DATE: MONDAY, September 13, 1993                   TAG: 9309290313
SECTION: EDITORIAL                    PAGE: A7   EDITION: METRO 
SOURCE: Monty S. Leitch
DATELINE:                                 LENGTH: Medium


GET BUSY

FOR A COUPLE of weeks now, I've been meaning to clean out the pump room.

This is really just a glorified utility closet (water heater, fuse box, well tank, spiders) to which we've added a few wide shelves for the big pans and Tupperware that won't fit anywhere else. After we added the shelves, I tried calling the pump room "the pantry," but the name didn't stick. There've occasionally been snakes there. Snakes in the pump room are one thing; snakes in the pantry, something else again.

Anyway, on the plumber's last visit (they've been alarmingly frequent lately) he left a gal-danged mess that, for a couple of weeks now, I've been meaning to clean up.

The other day I took a notion to do it: haul out all the big pans and Tupperware, the vacuum cleaner, ironing board, broken appliances, canning jars, humidifier and plunger, and clean up the mess.

Then, once I got all that junk out, I took a notion to paint the pump room while I was at it. Which is something I've been meaning to do for a couple of years now.

That was just about one notion too many. But once you get a pile of junk hauled out of your pump room and into your kitchen, you have little choice but to finish the job. The future use of your kitchen depends on it.

So I finished the job, which explains all these aching joints.

Not all the notions that get taken in life have such compelling drives to conclusion, though. Suppose, for instance, you take a notion to make yourself a "cathedral window" quilt. You get all your fabrics. You get yourself a special cutting board and neat little rotary cutter so you can make the necessary one zillion perfect squares.

Then, say that while you're working, you get to thinking about all the courses you wish you'd taken in college; and so you take a notion to make a special study, all on your own, now that you're in your 40s, of regional geology.

Of course, you have to put away your rotary cutter and the half-dozen perfect squares you've cut in order to make space on the dining room table for all the books you'll need to check out of the library.

But it doesn't matter.
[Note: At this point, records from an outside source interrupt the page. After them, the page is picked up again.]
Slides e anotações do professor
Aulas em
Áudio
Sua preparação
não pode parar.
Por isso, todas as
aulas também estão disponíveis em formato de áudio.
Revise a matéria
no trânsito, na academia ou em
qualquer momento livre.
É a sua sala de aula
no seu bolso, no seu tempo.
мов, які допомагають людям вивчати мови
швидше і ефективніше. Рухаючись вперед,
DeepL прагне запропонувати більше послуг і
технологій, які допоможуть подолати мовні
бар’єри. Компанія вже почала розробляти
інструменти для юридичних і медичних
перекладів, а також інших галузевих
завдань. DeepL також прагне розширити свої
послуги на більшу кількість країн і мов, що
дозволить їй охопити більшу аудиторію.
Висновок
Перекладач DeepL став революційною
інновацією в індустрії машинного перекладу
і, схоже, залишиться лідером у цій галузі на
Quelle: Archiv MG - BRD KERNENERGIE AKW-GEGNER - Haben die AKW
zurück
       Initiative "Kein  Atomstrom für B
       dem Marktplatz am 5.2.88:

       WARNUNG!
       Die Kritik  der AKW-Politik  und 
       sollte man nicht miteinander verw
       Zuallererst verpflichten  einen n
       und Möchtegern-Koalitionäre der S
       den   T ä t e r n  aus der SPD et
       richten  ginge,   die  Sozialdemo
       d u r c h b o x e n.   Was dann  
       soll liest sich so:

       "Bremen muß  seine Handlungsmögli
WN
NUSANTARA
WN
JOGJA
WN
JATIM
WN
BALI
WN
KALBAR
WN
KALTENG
Because the quilt stuff will still be there whenever you take a notion to get back to it. And most of the library books will still be in the library, too, the next time you want them; but for right now, you have to return them because you've taken a notion to enter an aerobics class four mornings a week, and who can read when she's sweaty?

I have little half-completed projects tucked away all over the house. Things I took a notion to do, and even got a fine start on, before some other notion took me.

Yesterday, while painting the pump room, it struck me that most of these projects have gotten under way in the fall. Crisp air, cool nights, the life-long expectations that "Back to School" has drilled into every head: This year - bigger and better! Fatter books, more homework, better grades.

And that's what we really, really mean to do. But before you know it, it's Halloween, our national goofing-off holiday. Then it's Thanksgiving, Christmas, New Year's Eve. Talk about taking notions: They get taken on and on.

But unless they've totally wrecked your kitchen ... well, you know. Something else will come up.

\ Monty S. Leitch is a Roanoke Times & World-News columnist.